Patient Guidelines for Palliative Care

Palliative medicine is specialized medical care for people with serious illnesses. It provides evaluation of disease states, recommendations for symptomatic treatment options and consideration of alternative treatment and care choices.

What Are the Goals of Palliative Medicine?

The goal of palliative care is to improve quality of life for both the patient and the family. Palliative care is provided by a team of doctors, nurses and other specialists who work with a patient's primary care physician and other doctors to provide an extra layer of support. Palliative care is appropriate at any age and at any stage in a serious illness, and can be provided together with curative treatment.

Palliative Care Guidelines

An interdisciplinary palliative care team addresses everything from pain management to crises of faith to weight loss to community resources. They work with newly diagnosed patients and those struggling with the after-effects of curative therapies. Some members of the palliative team may be board certified in hospice and palliative medicine; others range from chaplains to acupuncturists.

A palliative consult with your patient provides timely and specific information that helps the patient and family understand what palliative medicine brings to the table, and helps you provide the most appropriate care.
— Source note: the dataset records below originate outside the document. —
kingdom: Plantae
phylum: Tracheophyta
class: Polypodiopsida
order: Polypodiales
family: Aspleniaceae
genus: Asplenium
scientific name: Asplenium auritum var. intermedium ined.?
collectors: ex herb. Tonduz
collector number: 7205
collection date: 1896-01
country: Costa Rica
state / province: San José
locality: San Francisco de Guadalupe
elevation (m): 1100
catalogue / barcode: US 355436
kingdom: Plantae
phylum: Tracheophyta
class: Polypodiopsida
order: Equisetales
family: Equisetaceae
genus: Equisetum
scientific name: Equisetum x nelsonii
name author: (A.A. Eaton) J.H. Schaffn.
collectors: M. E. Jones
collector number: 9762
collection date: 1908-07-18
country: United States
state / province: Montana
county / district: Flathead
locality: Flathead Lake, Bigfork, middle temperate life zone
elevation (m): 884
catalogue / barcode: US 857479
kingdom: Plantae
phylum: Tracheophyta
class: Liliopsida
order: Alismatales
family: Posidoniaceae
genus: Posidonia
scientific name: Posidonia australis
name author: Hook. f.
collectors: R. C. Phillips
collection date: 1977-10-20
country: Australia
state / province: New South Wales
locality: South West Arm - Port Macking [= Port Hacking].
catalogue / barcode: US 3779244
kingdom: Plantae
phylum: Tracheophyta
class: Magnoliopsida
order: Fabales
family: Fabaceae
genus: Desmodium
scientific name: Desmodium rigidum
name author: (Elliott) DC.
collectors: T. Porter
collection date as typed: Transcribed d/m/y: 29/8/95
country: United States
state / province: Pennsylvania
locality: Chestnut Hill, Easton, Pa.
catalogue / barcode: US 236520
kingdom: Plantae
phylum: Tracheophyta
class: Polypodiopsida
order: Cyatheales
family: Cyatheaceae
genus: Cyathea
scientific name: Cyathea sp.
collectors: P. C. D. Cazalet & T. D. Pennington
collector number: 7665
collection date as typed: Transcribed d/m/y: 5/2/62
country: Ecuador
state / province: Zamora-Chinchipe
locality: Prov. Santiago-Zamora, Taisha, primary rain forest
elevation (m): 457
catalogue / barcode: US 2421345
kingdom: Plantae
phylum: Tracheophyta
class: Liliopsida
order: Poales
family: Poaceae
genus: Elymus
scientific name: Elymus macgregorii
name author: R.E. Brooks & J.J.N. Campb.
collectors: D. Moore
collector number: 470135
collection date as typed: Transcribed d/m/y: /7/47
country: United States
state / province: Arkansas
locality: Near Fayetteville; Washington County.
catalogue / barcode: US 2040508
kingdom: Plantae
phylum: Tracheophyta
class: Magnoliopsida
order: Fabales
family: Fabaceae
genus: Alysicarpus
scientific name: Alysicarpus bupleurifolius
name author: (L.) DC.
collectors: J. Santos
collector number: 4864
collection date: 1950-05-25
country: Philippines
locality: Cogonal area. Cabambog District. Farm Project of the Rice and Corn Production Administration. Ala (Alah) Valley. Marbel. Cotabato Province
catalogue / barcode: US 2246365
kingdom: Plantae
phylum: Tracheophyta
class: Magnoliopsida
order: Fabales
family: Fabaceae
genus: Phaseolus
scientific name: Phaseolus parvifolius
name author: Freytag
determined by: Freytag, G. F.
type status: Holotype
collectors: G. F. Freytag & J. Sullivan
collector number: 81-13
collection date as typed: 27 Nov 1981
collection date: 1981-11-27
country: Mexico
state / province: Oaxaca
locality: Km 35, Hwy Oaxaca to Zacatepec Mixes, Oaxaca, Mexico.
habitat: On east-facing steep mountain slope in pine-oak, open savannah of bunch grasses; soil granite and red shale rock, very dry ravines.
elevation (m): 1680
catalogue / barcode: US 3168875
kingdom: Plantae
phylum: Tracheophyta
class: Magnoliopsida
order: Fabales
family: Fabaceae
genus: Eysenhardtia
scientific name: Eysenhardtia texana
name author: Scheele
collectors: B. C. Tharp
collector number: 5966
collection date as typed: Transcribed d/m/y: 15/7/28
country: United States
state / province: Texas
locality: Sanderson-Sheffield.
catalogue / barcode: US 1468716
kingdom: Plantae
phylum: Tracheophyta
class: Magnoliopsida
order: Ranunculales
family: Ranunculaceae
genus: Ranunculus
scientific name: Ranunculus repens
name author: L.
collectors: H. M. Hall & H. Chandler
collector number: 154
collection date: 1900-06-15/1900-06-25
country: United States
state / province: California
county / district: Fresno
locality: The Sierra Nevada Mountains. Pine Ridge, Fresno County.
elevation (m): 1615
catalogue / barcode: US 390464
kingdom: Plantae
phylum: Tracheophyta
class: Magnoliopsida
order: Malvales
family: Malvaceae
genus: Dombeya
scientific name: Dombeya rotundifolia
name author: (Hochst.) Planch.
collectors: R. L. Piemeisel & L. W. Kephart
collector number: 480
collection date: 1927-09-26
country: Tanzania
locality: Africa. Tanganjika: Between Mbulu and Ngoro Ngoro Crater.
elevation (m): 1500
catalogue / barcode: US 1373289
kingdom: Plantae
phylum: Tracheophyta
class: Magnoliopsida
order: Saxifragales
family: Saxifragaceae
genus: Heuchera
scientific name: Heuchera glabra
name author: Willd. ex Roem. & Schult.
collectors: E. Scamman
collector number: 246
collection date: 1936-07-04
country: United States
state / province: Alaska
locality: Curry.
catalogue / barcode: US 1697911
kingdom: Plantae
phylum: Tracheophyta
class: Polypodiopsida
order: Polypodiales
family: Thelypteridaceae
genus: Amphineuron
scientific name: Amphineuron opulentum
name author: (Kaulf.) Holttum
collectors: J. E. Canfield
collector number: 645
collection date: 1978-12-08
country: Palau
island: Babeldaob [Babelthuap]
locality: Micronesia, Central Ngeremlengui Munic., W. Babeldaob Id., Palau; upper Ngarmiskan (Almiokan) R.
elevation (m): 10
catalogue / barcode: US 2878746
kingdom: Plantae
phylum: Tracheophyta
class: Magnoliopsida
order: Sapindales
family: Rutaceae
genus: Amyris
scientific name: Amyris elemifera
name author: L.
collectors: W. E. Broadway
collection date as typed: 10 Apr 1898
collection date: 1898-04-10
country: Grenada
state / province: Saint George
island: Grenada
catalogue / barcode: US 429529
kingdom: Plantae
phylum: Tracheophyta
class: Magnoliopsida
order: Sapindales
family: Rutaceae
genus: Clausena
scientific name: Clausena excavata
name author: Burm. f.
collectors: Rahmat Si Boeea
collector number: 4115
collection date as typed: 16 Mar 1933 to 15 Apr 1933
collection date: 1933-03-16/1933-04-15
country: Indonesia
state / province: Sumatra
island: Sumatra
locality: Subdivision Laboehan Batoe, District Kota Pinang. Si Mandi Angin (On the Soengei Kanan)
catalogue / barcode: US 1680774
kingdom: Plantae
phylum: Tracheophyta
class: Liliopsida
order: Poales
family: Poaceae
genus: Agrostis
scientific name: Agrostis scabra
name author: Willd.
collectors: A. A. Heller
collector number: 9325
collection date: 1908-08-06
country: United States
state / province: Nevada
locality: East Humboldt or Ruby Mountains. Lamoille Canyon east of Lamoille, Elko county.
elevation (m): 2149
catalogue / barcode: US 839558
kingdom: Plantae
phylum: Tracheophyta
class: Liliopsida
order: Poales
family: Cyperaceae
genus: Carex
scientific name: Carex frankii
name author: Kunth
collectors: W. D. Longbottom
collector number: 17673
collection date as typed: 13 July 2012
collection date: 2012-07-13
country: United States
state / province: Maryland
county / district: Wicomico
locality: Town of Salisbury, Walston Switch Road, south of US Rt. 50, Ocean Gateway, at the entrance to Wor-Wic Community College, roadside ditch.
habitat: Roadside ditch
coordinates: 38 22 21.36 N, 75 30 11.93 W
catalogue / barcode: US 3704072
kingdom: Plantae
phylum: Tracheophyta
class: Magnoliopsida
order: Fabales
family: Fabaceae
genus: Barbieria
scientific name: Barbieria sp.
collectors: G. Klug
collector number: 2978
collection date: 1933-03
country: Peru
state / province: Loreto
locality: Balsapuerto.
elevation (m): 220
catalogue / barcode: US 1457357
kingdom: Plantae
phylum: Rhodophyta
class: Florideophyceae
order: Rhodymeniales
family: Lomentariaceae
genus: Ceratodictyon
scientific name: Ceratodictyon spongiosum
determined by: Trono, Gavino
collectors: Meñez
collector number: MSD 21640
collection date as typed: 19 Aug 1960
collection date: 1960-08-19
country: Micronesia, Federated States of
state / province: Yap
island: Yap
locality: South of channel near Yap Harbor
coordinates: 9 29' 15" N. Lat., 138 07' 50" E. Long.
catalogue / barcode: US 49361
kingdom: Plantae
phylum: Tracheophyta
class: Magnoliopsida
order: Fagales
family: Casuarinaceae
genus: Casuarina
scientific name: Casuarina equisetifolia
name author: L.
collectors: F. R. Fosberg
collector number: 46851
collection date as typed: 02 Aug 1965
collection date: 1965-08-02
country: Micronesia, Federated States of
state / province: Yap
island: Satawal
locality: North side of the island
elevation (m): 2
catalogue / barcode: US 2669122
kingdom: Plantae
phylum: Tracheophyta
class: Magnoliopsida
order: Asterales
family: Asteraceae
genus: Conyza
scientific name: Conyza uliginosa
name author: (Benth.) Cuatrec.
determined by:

Who is Eligible for Palliative Care?

Consider a palliative care consultation for your patient if:

  • The care team, patient or family needs help with complex decision-making and determination of goals of care. Goals of care are derived when a medical professional has an open and guided discussion of:
    • Uncertainty of prognosis
    • Uncertainty of appropriateness of therapy options
    • Uncertainty of end-of-life status and/or hospice appropriateness
    • Divergent views over care exist. Here are some scenarios:
      • The patient and/or family request care that team feels is ineffective and probably have unsuccessful outcomes.
      • There are conflicts over DNR orders.
      • There’s recognition of limited therapeutic impact of artificial nutrition and hydration in a cognitively impaired, seriously ill or dying patient.
      • Family distress is resulting in possible impaired surrogate decision-making.
    • There’s a presence of threshold situations that possibly predict of further decline:
      • New diagnosis of life-limiting illness
      • Declining function with decreased ability to complete activities of daily living
      • Unrelenting, unexplained weight loss
      • Hospital admission from long-term care facility
    • These conditions are present:
      • Metastatic cancer with failure of multiple regimens of treatment
      • Neurologic complications of cancer
      • Brain metastases
      • Spinal cord compression
      • Carcinomatous meningitis
      • Advanced lung disease with frequent exacerbations
      • Advanced cardiac disease requiring consideration of LVAD or IV pressors
      • Advanced renal disease with deterioration despite dialysis
      • Neurodegenerative disease considering feeding tubes or ventilator support
      • Anoxic encephalopathy
      • Stroke with resultant function decreased by 50 percent, considered life-limiting
      • Catastrophic multiple trauma
      • Continued use of a ventilator

    Settings of Care

    Palliative care has evolved from being only a hospital-based model to now being available in many outpatient care settings. In the home, it can be a supportive care model. The availability of such options depends upon the support of medical providers and/or insurance coverages. VITAS Healthcare supports many care models and settings.